== What you need to do ==
Reproduce every one of the entries below word for word, leaving out the pictures.
━━━━━ Dataset entries ━━━━━
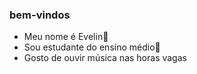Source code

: ### bem-vindos
- Meu nome é Evelin💋
- Sou estudante do ensino médio🏫
- Gosto de ouvir música nas horas vagas
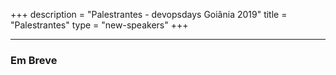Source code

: +++
description = "Palestrantes - devopsdays Goiânia 2019"
title = "Palestrantes"
type = "new-speakers"
+++
<hr>
<h3>Em Breve</h3>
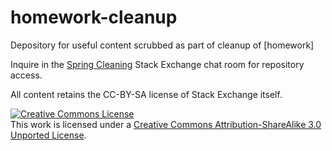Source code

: # homework-cleanup
Depository for useful content scrubbed as part of cleanup of [homework]

Inquire in the [Spring Cleaning](http://chat.stackexchange.com/rooms/55978/spring-cleaning) Stack Exchange chat room for repository access.

All content retains the CC-BY-SA license of Stack Exchange itself.

<a rel="license" href="http://creativecommons.org/licenses/by-sa/3.0/"><img alt="Creative Commons License" style="border-width:0" src="https://i.creativecommons.org/l/by-sa/3.0/88x31.png" /></a><br />This work is licensed under a <a rel="license" href="http://creativecommons.org/licenses/by-sa/3.0/">Creative Commons Attribution-ShareAlike 3.0 Unported License</a>.
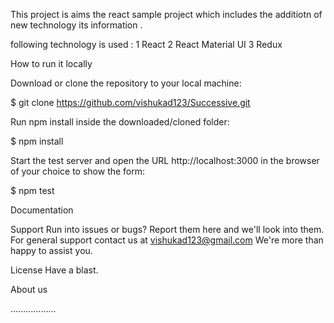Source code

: This project is aims the react sample project which includes the additiotn of new technology its information . 

following technology is used :
1 React 
2 React Material UI
3 Redux 


How to run it locally


Download or clone the repository to your local machine:

$ git clone https://github.com/vishukad123/Successive.git

Run npm install inside the downloaded/cloned folder:

$ npm install

Start the test server and open the URL http://localhost:3000 in the browser of your choice to show the form:

$ npm test

Documentation

Support
Run into issues or bugs? Report them here and we'll look into them.
For general support contact us at vishukad123@gmail.com We're more than happy to assist you.

License
Have a blast. 

About us

..................
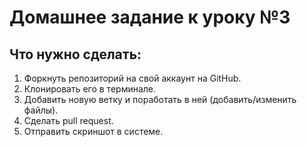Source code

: # Домашнее задание к уроку №3

## Что нужно сделать:

1. Форкнуть репозиторий на свой аккаунт на GitHub.
2. Клонировать его в терминале.
3. Добавить новую ветку и поработать в ней (добавить/изменить файлы).
4. Сделать pull request.
5. Отправить скриншот в системе.
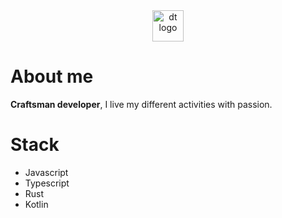 <div align="center">
    <img src="https://dominiquetalis.com/images/dt_logo_lightblue.svg" width="50" height="auto" alt="dt logo" />
</div>

# About me
**Craftsman developer**, I live my different activities with passion.

# Stack
- Javascript
- Typescript
- Rust
- Kotlin
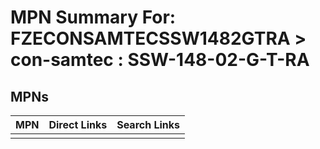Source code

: 



# MPN Summary For: FZECONSAMTECSSW1482GTRA > con-samtec : SSW-148-02-G-T-RA

## MPNs
  

|MPN|Direct Links|Search Links|
| :--- | :--- | :--- |
||||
━━━━━
== Output ==
Source code

: ### bem-vindos
- Meu nome é Evelin💋
- Sou estudante do ensino médio🏫
- Gosto de ouvir música nas horas vagas
Source code

: +++
description = "Palestrantes - devopsdays Goiânia 2019"
title = "Palestrantes"
type = "new-speakers"
+++
<hr>
<h3>Em Breve</h3>
Source code

: # homework-cleanup
Depository for useful content scrubbed as part of cleanup of [homework]

Inquire in the [Spring Cleaning](http://chat.stackexchange.com/rooms/55978/spring-cleaning) Stack Exchange chat room for repository access.

All content retains the CC-BY-SA license of Stack Exchange itself.

<a rel="license" href="http://creativecommons.org/licenses/by-sa/3.0/"><img alt="Creative Commons License" style="border-width:0" src="https://i.creativecommons.org/l/by-sa/3.0/88x31.png" /></a><br />This work is licensed under a <a rel="license" href="http://creativecommons.org/licenses/by-sa/3.0/">Creative Commons Attribution-ShareAlike 3.0 Unported License</a>.
Source code

: This project is aims the react sample project which includes the additiotn of new technology its information . 

following technology is used :
1 React 
2 React Material UI
3 Redux 


How to run it locally


Download or clone the repository to your local machine:

$ git clone https://github.com/vishukad123/Successive.git

Run npm install inside the downloaded/cloned folder:

$ npm install

Start the test server and open the URL http://localhost:3000 in the browser of your choice to show the form:

$ npm test

Documentation

Support
Run into issues or bugs? Report them here and we'll look into them.
For general support contact us at vishukad123@gmail.com We're more than happy to assist you.

License
Have a blast. 

About us

..................
Source code

: # Домашнее задание к уроку №3

## Что нужно сделать:

1. Форкнуть репозиторий на свой аккаунт на GitHub.
2. Клонировать его в терминале.
3. Добавить новую ветку и поработать в ней (добавить/изменить файлы).
4. Сделать pull request.
5. Отправить скриншот в системе.
 <div align="center">
    <img src="https://dominiquetalis.com/images/dt_logo_lightblue.svg" width="50" height="auto" alt="dt logo" />
</div>

# About me
**Craftsman developer**, I live my different activities with passion.

# Stack
- Javascript
- Typescript
- Rust
- Kotlin
Source code

: 



# MPN Summary For: FZECONSAMTECSSW1482GTRA > con-samtec : SSW-148-02-G-T-RA

## MPNs
  

|MPN|Direct Links|Search Links|
| :--- | :--- | :--- |
||||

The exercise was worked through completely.